Source excerpt:
Lookup Transformation

Improve your data with the LookupTransformation. This guide shows you how to add more information to your data as it moves through the process, making sure your data is complete and useful.

Overview

The LookupTransformation in ETLBox is a powerful component used to enhance your ETL processes by enriching input data with additional information from a secondary data source, referred to as the lookup source. This is essential when you need to combine data from different sources to ensure your dataset is complete and comprehensive.

The lookup is a partially blocking transformation. When a row arrives at the LookupTransformation, the component will start to load the lookup source data. It will block execution until either all lookup data has been loaded (Full cache mode) or the relevant lookup data has been loaded into memory (partial cache mode).

Basic Lookup

The core functionality of the LookupTransformation is to merge data from the lookup source with your primary data flow. You start by defining your input and lookup data models. For example:

public class InputRow {
    public int Id { get; set; }
    public string Value { get; set; }
}

public class LookupRow {
    public int LookupId { get; set; }
    public string LookupValue { get; set; }
}

You then create the sources for both input and lookup data:

var inputSource = new MemorySource<InputRow>();
inputSource.DataAsList = new List<InputRow> {
    new InputRow { Id = 1 },
    new InputRow { Id = 2 },
    new InputRow { Id = 3 }
};

var lookupSource = new MemorySource<LookupRow>();
lookupSource.DataAsList = new List<LookupRow> {
    new LookupRow { LookupId = 1, LookupValue = "Value1" },
    new LookupRow { LookupId = 2, LookupValue = "Value2" }
};

Configure the LookupTransformation to specify how the input data should be enriched:

var lookup = new LookupTransformation<InputRow, LookupRow>();
lookup.Source = lookupSource;
lookup.ApplyRetrievedCacheToInput = (input, cache) => {
    input.Value = cache.List.FirstOrDefault(l => l.LookupId == input.Id)?.LookupValue;
    return input;
};

Finally, execute the transformation by linking the sources and destination:

var dest = new MemoryDestination<InputRow>();
inputSource.LinkTo(lookup);
lookup.LinkTo(dest);
Network.Execute(inputSource);

After executing the transformation, you can access the enriched data from the destination:

foreach (var row in dest.Data) {
    Console.WriteLine($"Id: {row.Id}, Value: {row.Value}");
}

Lookup source types

As a source for the lookup transformation, any ETLBox source component can be used. For example, you could use the DbSource to read the lookup data from a database table, or you could use the CsvSource or JsonSource to gather lookup data from a file. When you use the streaming connectors (like JsonSource, CsvSource, XmlSource, etc.), you are not limited to reading data from files. You could also change the ResourceType to ResourceType.Http or ResourceType.AzureBlob to read from a web endpoint or an Azure blob. If you need custom logic to retrieve your lookup data, you could use the CustomSource to define your logic for gathering your lookup source data.

Information shown:
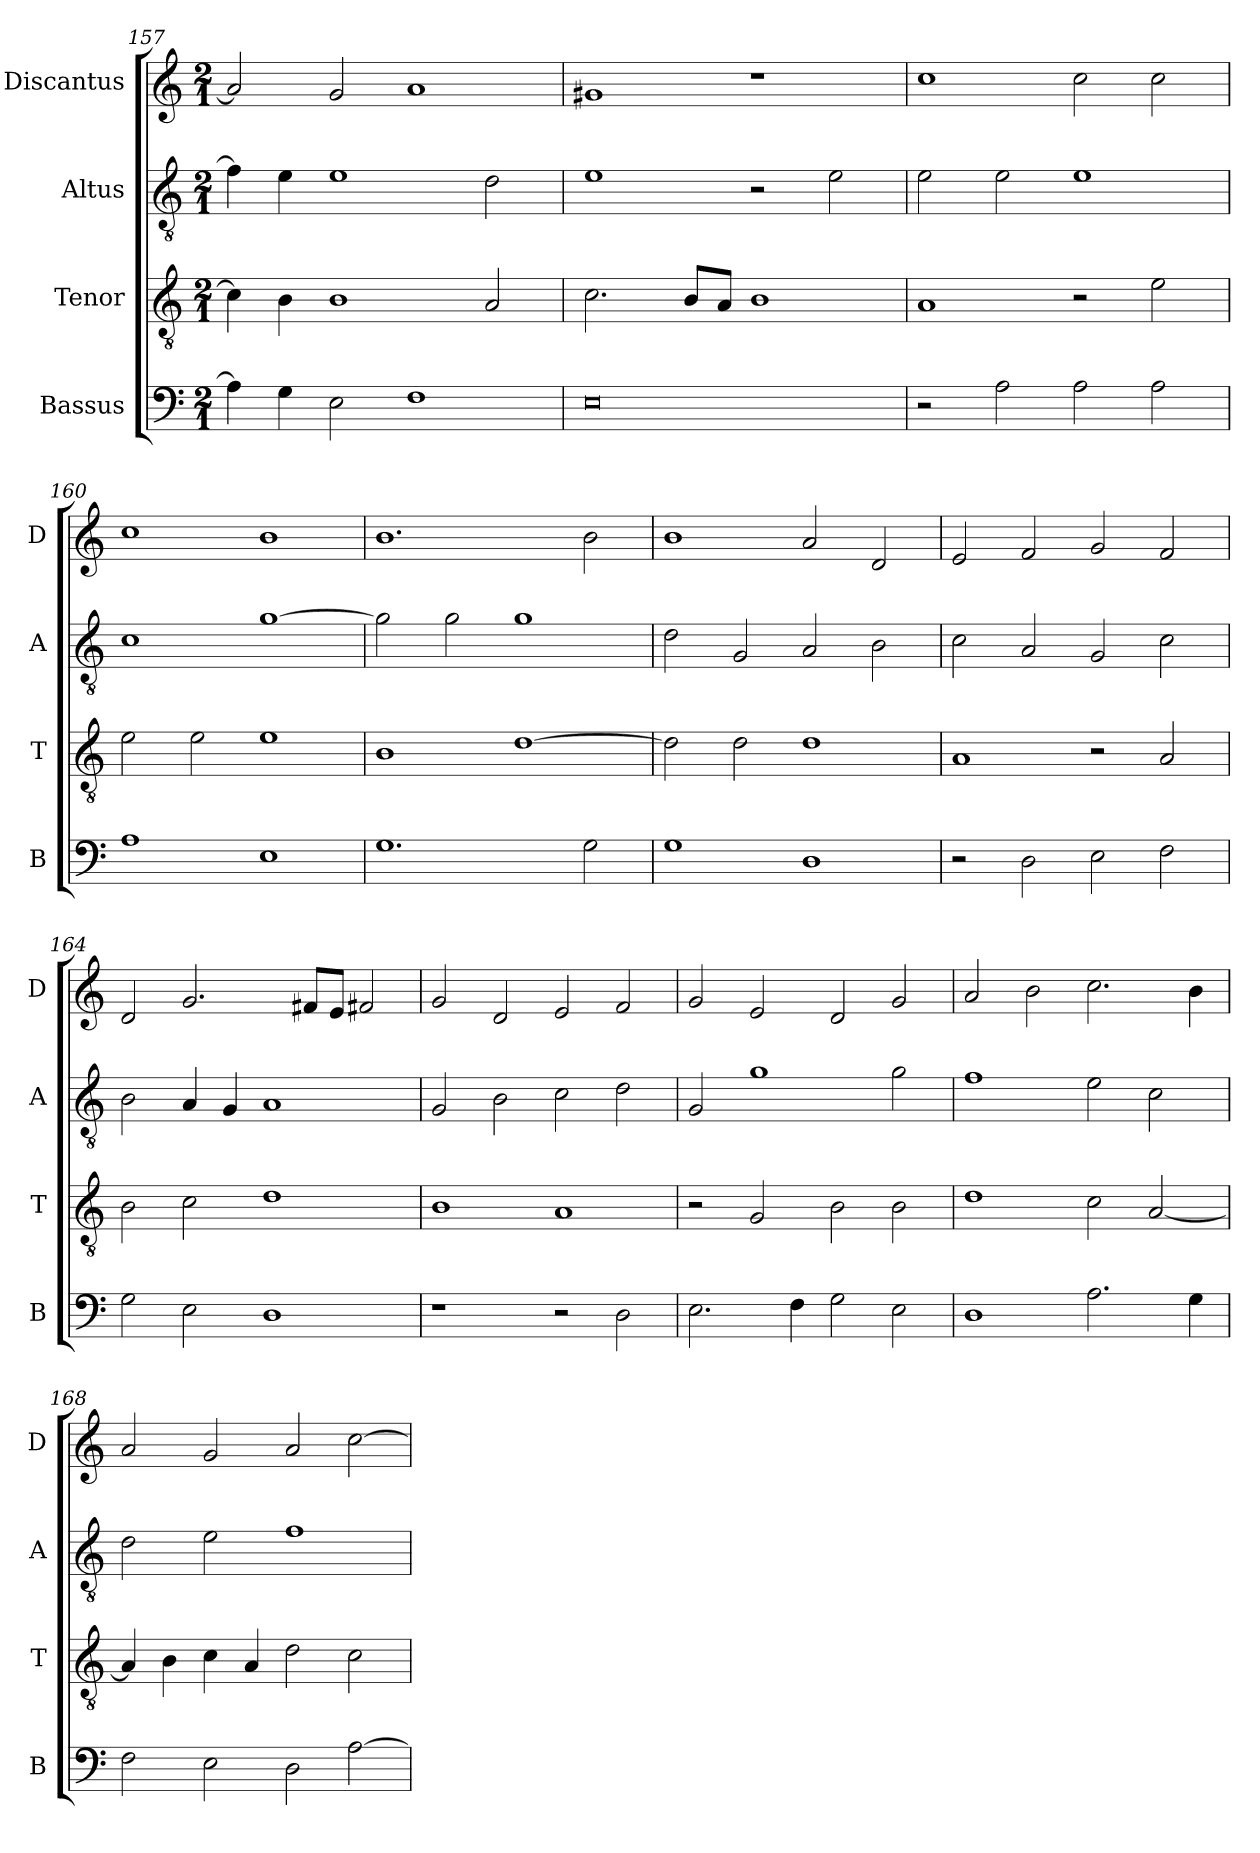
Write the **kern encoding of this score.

**kern	**kern	**kern	**kern
*part4	*part3	*part2	*part1
*staff4	*staff3	*staff2	*staff1
*I"Bassus	*I"Tenor	*I"Altus	*I"Discantus
*I'B	*I'T	*I'A	*I'D
*clefF4	*clefGv2	*clefGv2	*clefG2
*k[]	*k[]	*k[]	*k[]
*M2/1	*M2/1	*M2/1	*M2/1
=157	=157	=157	=157
4A\]	4c\]	4f\]	2a/]
4G\	4B\	4e\	.
2E\	1B	1e	2g/
1F	.	.	1a
.	2A/	2d\	.
=158	=158	=158	=158
0E	2.c\	1e	1g#X
.	8B/L	.	.
.	8A/J	.	.
.	1B	2r	1r
.	.	2e\	.
=159	=159	=159	=159
2r	1A	2e\	1cc
2A\	.	2e\	.
2A\	2r	1e	2cc\
2A\	2e\	.	2cc\
=160	=160	=160	=160
1A	2e\	1c	1cc
.	2e\	.	.
1E	1e	[1g	1b
=161	=161	=161	=161
1.G	1B	2g\]	1.b
.	.	2g\	.
.	[1d	1g	.
2G\	.	.	2b\
=162	=162	=162	=162
1G	2d\]	2d\	1b
.	2d\	2G/	.
1D	1d	2A/	2a/
.	.	2B\	2d/
=163	=163	=163	=163
2r	1A	2c\	2e/
2D\	.	2A/	2f/
2E\	2r	2G/	2g/
2F\	2A/	2c\	2f/
=164	=164	=164	=164
2G\	2B\	2B\	2d/
2E\	2c\	4A/	2.g/
.	.	4G/	.
1D	1d	1A	.
.	.	.	8f#X/L
.	.	.	8e/J
.	.	.	2f#X/
=165	=165	=165	=165
1r	1B	2G/	2g/
.	.	2B\	2d/
2r	1A	2c\	2e/
2D\	.	2d\	2f/
=166	=166	=166	=166
2.E\	2r	2G/	2g/
.	2G/	1g	2e/
4F\	.	.	.
2G\	2B\	.	2d/
2E\	2B\	2g\	2g/
=167	=167	=167	=167
1D	1d	1f	2a/
.	.	.	2b\
2.A\	2c\	2e\	2.cc\
.	[2A/	2c\	.
4G\	.	.	4b\
=168	=168	=168	=168
2F\	4A/]	2d\	2a/
.	4B\	.	.
2E\	4c\	2e\	2g/
.	4A/	.	.
2D\	2d\	1f	2a/
[2A\	2c\	.	[2cc\
=	=	=	=
*-	*-	*-	*-
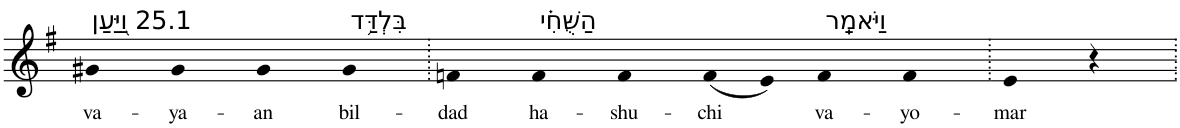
**kern	**text
*part1	*part1
*staff1	*staff1
*I"Piano	*
*I'Pno	*
*clefG2	*
*k[f#]	*
*G:	*
=1	=1
!LO:TX:a:t=25.1 וַ֭יַּעַן	!
!	!LO:LY:b
4g#X	va-
!	!LO:LY:b
4g#	-ya-
!	!LO:LY:b
4g#	-an
!LO:TX:a:t=בִּלְדַּ֥ד	!
!	!LO:LY:b
4g#	bil-
=2.	=2.
!	!LO:LY:b
4fn	-dad
!LO:TX:a:t=הַשֻּׁחִ֗י	!
!	!LO:LY:b
4f	ha-
!	!LO:LY:b
4f	-shu-
!	!LO:LY:b
(8f	-chi
8e)	.
!LO:TX:a:t=וַיֹּאמַֽר	!
!	!LO:LY:b
4f	va-
!	!LO:LY:b
4f	-yo-
=3.	=3.
!	!LO:LY:b
4e	-mar
4r	.
=.	=.
*-	*-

Task list:
1 – Condense the paragraph of the ETLBox lookup guide that begins "The lookup is a partially blocking transformation" into a short bulleted list that keeps its main facts.
2 – Write the next part of the ETLBox lookup guide, picking up after its final sentence about using the CustomSource.
The material has no connection to the ETLBox lookup guide.

Results of the tasks:
1 –
- The LookupTransformation is partially blocking.
- It begins loading the lookup source data when a row arrives.
- It blocks execution until all lookup data is loaded (full cache mode) or until the relevant lookup data is loaded into memory (partial cache mode).

2 –
Caching Modes

The LookupTransformation offers two caching modes to optimize performance.

Full Cache

Full caching loads all the lookup data into memory before processing starts, making it ideal for smaller datasets. To enable full caching, set the CacheMode property:

lookup.CacheMode = CacheMode.Full;

This works for all source types.

Partial Cache

Note

The partial cache is only applicable if the Lookup source is a database. For other source types, you can only use the Full Cache

Partial caching loads only the necessary lookup data as needed, which is suitable for larger datasets. This helps manage memory usage efficiently:

lookup.CacheMode = CacheMode.Partial;
lookup.PartialCacheSettings.LoadBatchSize = 100; // Load data in batches of 100 records

The partial cache will only work in combination with the DbSource as the source for the Lookup.

MaxCacheSize

The MaxCacheSize property controls the maximum size of the cache used in the LookupTransformation when in Partial Cache mode. This property defines how many items can be stored in the cache at any given time. If the cache reaches the specified limit, the system applies the configured eviction policy to remove the least relevant items.

lookup.PartialCacheSettings.MaxCacheSize = 1000;  // Set cache size to 1000 items

For example, if you set MaxCacheSize = 1000, the cache will store up to 1000 items. When this limit is reached, the eviction policy (e.g., Least Recently Used, Least Frequently Used) will decide which entries to remove from the cache to make space for new data.

This property is essential for managing memory usage when dealing with large datasets, ensuring that the cache remains efficient while optimizing the ETL process.

Cache Eviction Policies

When using partial caching, it’s important to manage the cache size. The LookupTransformation provides several eviction policies to control how data is removed from the cache when it reaches its maximum size:

  • Least Recently Used (LRU): Evicts the least recently accessed items from the cache.
  • Least Frequently Used (LFU): Evicts the least frequently accessed items from the cache.
  • First In First Out (FIFO): Evicts the oldest items in the cache first.
  • Last In First Out (LIFO): Evicts the most recently added items first.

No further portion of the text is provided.